The sentenced man, Ara Badoyan, was arrested in the wake of the violence and spent nearly two years in detention before being released pending the outcome of his trial. Badoyan will now be sent back to prison because of being found guilty of participating in the beating. His lawyer, Marzpet Avagian, refused to comment on the verdict or say whether he will appeal against it.

Another man, Torgom Asatrian, has been standing a separate trial for the same incident. Asatrian, who was arrested in 2023, denies any involvement in it. His lawyer, Ara Zakarian, said the accusation levelled against him is solely based on Mirzoyan’s incriminating testimony and contradicts videos of the incident used by investigators.

Speaking in the Armenian parliament on Monday, the head of the Investigative Committee, Artur Poghosian, indicated that more men will be charged in connection with the 2020 assault soon. He described the criminal case as one of his top priorities.

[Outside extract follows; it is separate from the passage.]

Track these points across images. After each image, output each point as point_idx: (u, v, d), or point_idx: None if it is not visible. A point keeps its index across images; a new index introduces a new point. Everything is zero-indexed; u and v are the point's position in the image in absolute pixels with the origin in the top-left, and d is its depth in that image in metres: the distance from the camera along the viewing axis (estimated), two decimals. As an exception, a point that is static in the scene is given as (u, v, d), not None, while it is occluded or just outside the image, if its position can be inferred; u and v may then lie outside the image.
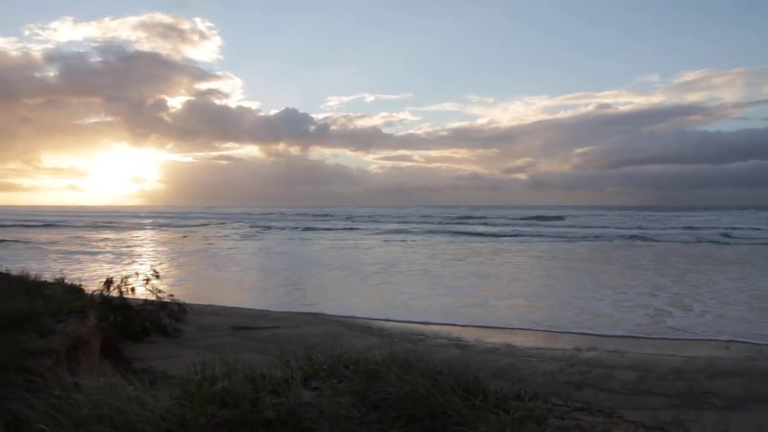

Another law-enforcement agency, the National Security Service, indicted about 50 people and arrested 18 of them in the wake of the violent protests. It is not clear how many of them were subsequently tried and convicted.

The riots were followed by weeks of peaceful anti-government demonstrations staged by Armenia’s leading opposition groups. They hold Pashinian responsible for the outcome of the war that left at least 3,800 Armenian soldiers dead. Pashinian has blamed the defeat on Armenia’s former governments.